■ **TASK LIST**:
A – Check each statement against the text on configuring the Document Processing Service component, answering yes or no and quoting the words from the text that decide it: (i) the highlighting service profile is selected by editing the ocrPredefinedProfile parameter; (ii) the component must be installed and enabled in the application before configuration begins; (iii) a profile is a DPS mode optimized for speed or accuracy.
B – According to the text on configuring the Document Processing Service component, which profile can be specified for the OCR service to optimize DPS for text extraction and accuracy?
C – Resume the text on configuring the Document Processing Service component, beginning after its last numbered step.

■ **EXTRACT PROVIDED**:
Configuring the Document Processing Service component

Optimize how your application invokes the Document Processing Service (DPS) by modifying the configureDPSABBYY data transform rule for the component. By selecting a profile for optical character recognition (OCR) and highlighting services, and optionally editing custom parameters, you help DPS process image-based documents in a more efficient way. For example, you can optimize DPS for text extraction and accuracy by specifying the TextExtraction_Accuracy profile for the OCR service.
Before you begin: Install and enable the Document Processing Service component in your application. For more information, see Installing and enabling the Document Processing Service component.

A profile is a DPS mode that is optimized for speed or accuracy, such as barcode recognition, book archiving, document archiving, engineering drawings, or text extraction.

DPS uses the OCR service to optically recognize characters in an image-based document. You select a profile for the OCR service by editing the ocrPredefinedProfile parameter in the configureDPSABBYY data transform. DPS uses the highlighting service to select text in an image-based document. You select a profile for the highlighting service by editing the highlightPredefinedProfile parameter in the configureDPSABBYY data transform.

  1. In the header of Dev Studio, click the name of your application, and then click Definition.
  2. In the list of enabled components in the Enabled components section, click the Edit icon next to the DPS component name.
    For example: Click the icon next to the DPS component DPService_Component_0904T094112237.
  3. In the DPService component rule, in the Component rulesets section, click the Edit icon next to the DPS service ruleset.
    For example: Click the icon next to the DPS ruleset named DPService:01-01.
  4. In the Rule information section, in the DPService ruleset definition, click the number for the rule count.
  5. In the list of the DPService component rules, scroll down to or filter the data transform rule types, and then click the configureDPSABBYY rule.

■ **LISTED ENTRIES**:
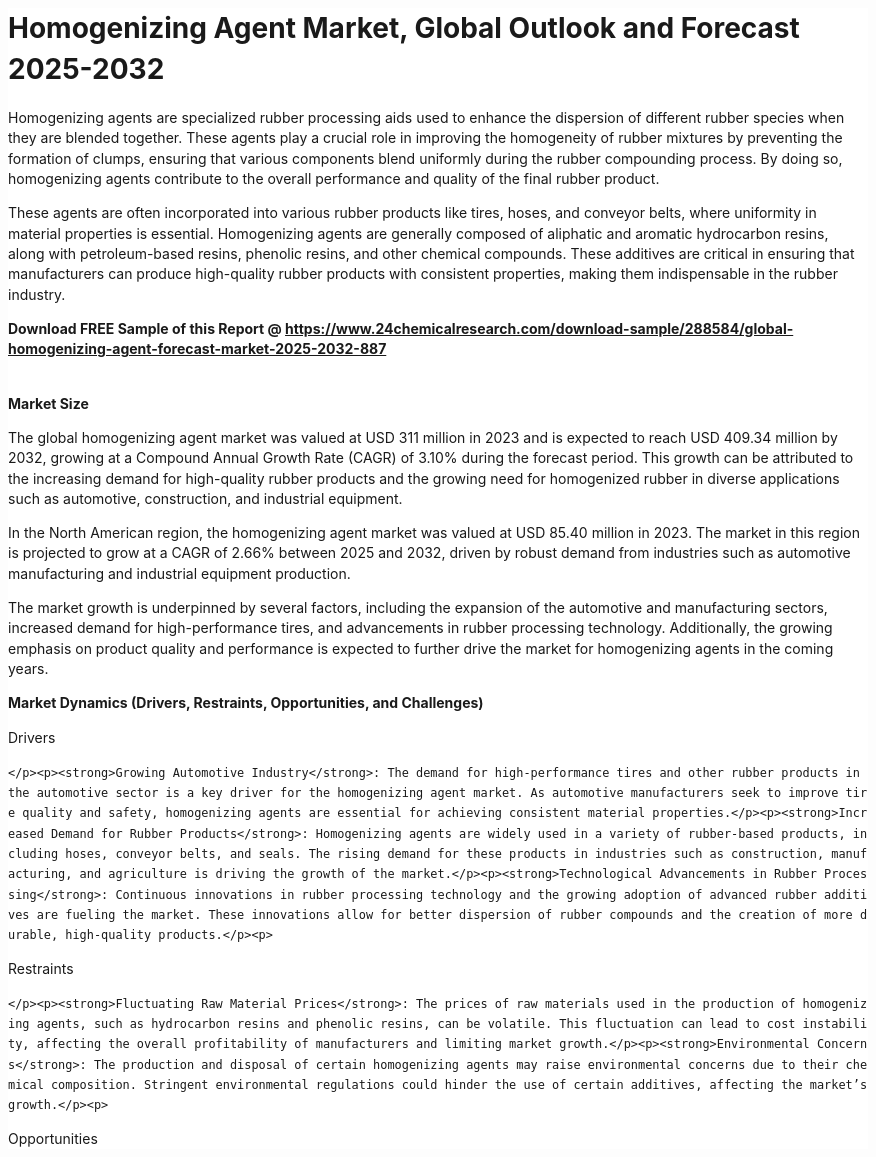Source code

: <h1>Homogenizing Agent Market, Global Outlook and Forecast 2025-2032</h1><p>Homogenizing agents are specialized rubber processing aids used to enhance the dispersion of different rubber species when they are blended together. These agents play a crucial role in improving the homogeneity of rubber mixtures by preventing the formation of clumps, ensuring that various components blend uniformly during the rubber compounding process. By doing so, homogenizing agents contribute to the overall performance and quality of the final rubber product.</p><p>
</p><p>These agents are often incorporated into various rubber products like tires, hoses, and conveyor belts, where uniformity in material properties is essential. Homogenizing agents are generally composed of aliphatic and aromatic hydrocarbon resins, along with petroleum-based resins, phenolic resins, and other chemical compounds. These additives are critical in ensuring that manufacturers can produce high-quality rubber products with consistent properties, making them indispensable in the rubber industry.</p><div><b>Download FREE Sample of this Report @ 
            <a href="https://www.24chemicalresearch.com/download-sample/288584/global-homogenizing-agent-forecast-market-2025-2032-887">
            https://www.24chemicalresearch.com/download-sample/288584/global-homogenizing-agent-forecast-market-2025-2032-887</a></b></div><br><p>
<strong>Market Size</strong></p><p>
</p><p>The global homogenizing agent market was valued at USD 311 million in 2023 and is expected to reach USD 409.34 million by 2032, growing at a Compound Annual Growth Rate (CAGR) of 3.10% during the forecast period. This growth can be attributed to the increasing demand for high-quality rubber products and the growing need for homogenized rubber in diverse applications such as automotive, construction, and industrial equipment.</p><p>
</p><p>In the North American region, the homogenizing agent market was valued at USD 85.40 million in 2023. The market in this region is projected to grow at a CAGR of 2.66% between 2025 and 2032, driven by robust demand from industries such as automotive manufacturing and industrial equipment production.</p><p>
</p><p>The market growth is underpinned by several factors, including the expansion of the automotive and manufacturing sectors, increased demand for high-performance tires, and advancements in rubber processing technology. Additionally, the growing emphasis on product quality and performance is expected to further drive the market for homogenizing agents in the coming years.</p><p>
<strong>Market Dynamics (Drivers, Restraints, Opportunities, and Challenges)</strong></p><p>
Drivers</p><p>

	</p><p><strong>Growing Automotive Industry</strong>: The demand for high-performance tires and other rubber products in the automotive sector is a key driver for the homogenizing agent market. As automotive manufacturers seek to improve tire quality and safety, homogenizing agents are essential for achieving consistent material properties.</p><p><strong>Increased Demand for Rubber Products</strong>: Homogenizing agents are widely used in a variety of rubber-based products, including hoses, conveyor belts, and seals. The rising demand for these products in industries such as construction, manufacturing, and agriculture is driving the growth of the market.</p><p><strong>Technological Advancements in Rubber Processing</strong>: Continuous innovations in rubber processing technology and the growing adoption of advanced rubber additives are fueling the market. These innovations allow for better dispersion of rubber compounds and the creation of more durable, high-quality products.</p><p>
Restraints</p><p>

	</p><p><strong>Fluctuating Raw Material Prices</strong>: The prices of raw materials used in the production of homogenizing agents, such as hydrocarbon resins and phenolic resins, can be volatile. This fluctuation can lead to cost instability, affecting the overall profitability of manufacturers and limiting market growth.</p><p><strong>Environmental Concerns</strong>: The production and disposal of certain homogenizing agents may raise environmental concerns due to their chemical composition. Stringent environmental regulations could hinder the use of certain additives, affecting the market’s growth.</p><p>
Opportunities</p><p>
...
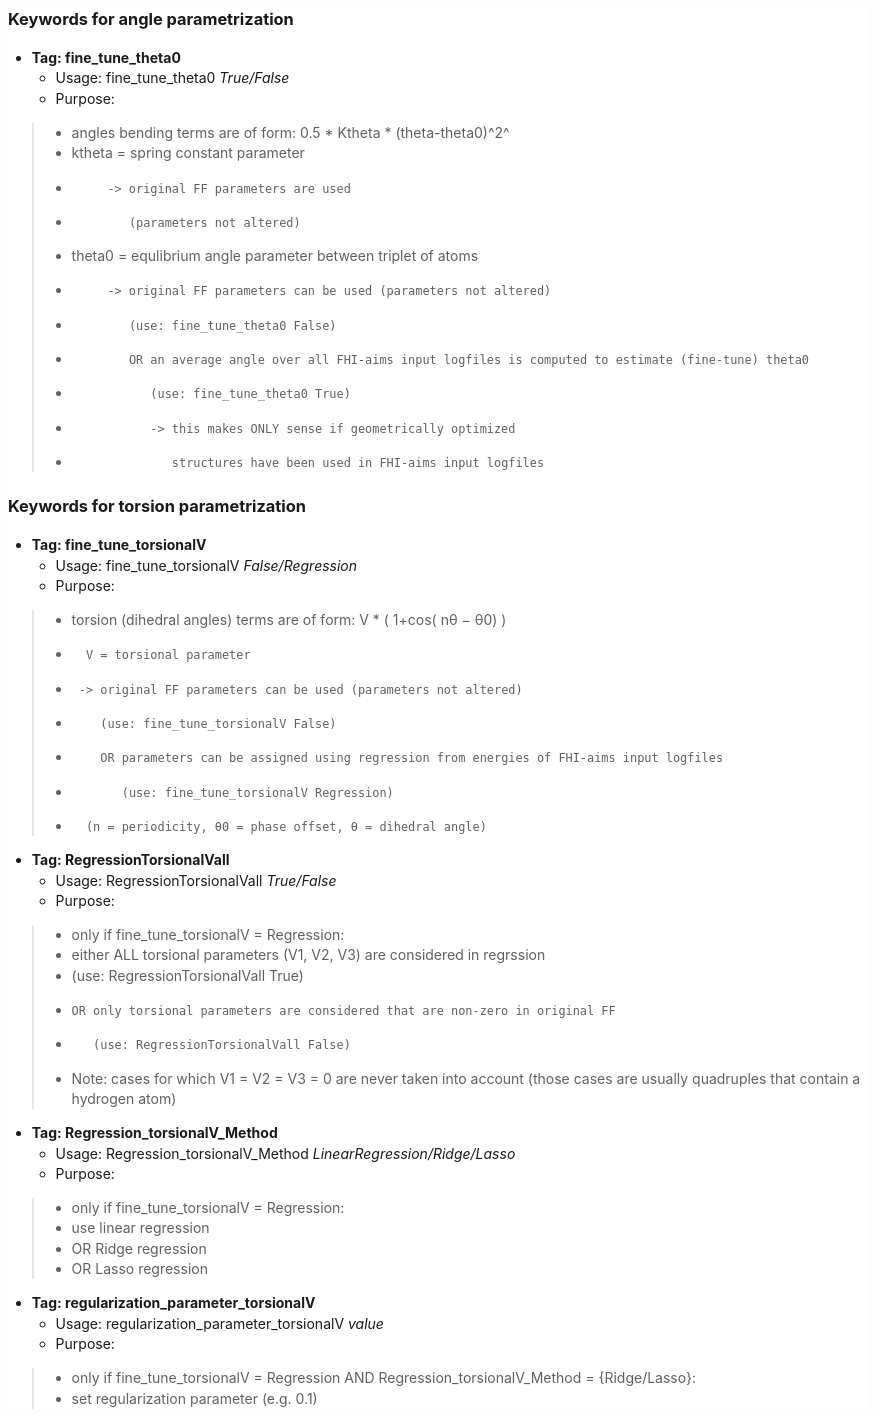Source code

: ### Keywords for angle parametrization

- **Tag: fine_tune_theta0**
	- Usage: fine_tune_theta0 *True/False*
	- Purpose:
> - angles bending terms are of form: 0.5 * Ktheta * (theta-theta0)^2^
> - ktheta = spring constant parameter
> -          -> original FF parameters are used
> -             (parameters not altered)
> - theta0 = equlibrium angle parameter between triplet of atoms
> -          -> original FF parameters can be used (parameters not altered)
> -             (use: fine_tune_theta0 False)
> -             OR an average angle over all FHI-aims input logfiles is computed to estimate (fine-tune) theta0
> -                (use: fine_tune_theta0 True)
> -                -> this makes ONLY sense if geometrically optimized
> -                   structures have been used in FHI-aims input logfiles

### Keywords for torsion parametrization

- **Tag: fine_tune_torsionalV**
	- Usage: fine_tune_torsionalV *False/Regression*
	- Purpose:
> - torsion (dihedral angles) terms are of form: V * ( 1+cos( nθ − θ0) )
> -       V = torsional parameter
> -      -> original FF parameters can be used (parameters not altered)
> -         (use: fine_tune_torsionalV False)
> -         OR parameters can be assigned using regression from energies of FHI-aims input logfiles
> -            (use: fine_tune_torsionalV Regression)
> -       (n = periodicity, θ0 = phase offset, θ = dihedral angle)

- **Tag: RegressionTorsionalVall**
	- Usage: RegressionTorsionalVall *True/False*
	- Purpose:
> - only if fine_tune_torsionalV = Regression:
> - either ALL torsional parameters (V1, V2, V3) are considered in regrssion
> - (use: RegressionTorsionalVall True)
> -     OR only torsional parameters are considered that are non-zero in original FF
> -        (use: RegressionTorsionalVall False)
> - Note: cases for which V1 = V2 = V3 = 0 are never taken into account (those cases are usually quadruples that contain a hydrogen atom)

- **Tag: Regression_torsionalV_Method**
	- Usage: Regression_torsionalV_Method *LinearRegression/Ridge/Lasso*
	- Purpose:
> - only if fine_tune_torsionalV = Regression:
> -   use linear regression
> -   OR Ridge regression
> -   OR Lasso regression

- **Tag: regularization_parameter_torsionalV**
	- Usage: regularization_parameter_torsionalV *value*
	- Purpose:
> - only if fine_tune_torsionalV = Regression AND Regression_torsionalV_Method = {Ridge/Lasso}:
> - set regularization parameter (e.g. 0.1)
---
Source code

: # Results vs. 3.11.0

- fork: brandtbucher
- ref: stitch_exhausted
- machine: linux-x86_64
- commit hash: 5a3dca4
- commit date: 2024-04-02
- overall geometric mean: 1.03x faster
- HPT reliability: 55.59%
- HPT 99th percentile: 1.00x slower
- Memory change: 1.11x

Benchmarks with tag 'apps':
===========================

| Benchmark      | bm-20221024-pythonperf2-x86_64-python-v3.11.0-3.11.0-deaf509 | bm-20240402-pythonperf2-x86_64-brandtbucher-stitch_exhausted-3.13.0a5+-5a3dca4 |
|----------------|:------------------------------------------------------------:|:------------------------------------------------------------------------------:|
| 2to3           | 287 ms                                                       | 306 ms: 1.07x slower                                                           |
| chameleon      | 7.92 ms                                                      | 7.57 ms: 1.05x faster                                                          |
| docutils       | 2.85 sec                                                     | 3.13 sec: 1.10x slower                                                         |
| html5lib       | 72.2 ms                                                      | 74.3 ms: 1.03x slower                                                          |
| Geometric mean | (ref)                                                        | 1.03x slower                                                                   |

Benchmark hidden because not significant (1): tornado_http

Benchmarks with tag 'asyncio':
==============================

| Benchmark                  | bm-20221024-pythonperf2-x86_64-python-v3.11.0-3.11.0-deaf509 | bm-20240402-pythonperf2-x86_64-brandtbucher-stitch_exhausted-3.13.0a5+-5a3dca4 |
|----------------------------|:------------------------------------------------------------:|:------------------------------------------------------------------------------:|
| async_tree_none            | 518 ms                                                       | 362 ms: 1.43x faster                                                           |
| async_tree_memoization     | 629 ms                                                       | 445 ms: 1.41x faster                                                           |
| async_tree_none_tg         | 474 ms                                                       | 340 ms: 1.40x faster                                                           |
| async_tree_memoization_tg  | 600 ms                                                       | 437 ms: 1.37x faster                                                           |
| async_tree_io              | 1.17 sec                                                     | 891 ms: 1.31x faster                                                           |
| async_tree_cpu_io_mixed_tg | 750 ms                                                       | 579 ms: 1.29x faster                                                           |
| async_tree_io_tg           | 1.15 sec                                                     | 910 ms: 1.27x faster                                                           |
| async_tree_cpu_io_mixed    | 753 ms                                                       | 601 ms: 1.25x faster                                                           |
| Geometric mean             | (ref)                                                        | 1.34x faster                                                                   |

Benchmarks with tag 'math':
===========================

■ **EXERCISE RESULTS**:
A –
(i) No: "You select a profile for the highlighting service by editing the highlightPredefinedProfile parameter in the configureDPSABBYY data transform."
(ii) Yes: "Install and enable the Document Processing Service component in your application."
(iii) Yes: "A profile is a DPS mode that is optimized for speed or accuracy"

B – The TextExtraction_Accuracy profile.

C –
  6. In the data transform rule, specify a DPS profile for the OCR service by entering a value within double quotation marks in the Source column field for the Para.ocrPredefinedProfile target.
    You can select one of several predefined DPS profiles for the OCR service. For more information, see Document Processing Service profiles.
    For example: To specify a profile that is optimized for text extraction and speed, enter: "TextExtraction_Speed"
  7. In the data transform rule, specify a DPS profile for the highlighting service by entering a value within double quotation marks in the Source column field for the Para.highlightPredefinedProfile target.
    You can select one of several predefined DPS profiles for the service. For more information, see Document Processing Service profiles.
    For example: To specify a profile that is optimized for book archiving and accuracy, enter: "BookArchiving_Accuracy"
  8. Optional: To optimize the DPS component further, enter values within double quotation marks in the Source column field for specific parameters displayed in the Target column.
    You can modify custom parameters for the DPS service that relate to page preprocessing, PDF file export, and object extraction. For more information, see Document Processing Service custom parameters.
    For example: To specify the file format as PDF for the highlighting service, enter "FEF_PDF" in the Param.highlightFileExportFormat parameter.
  9. Click Save.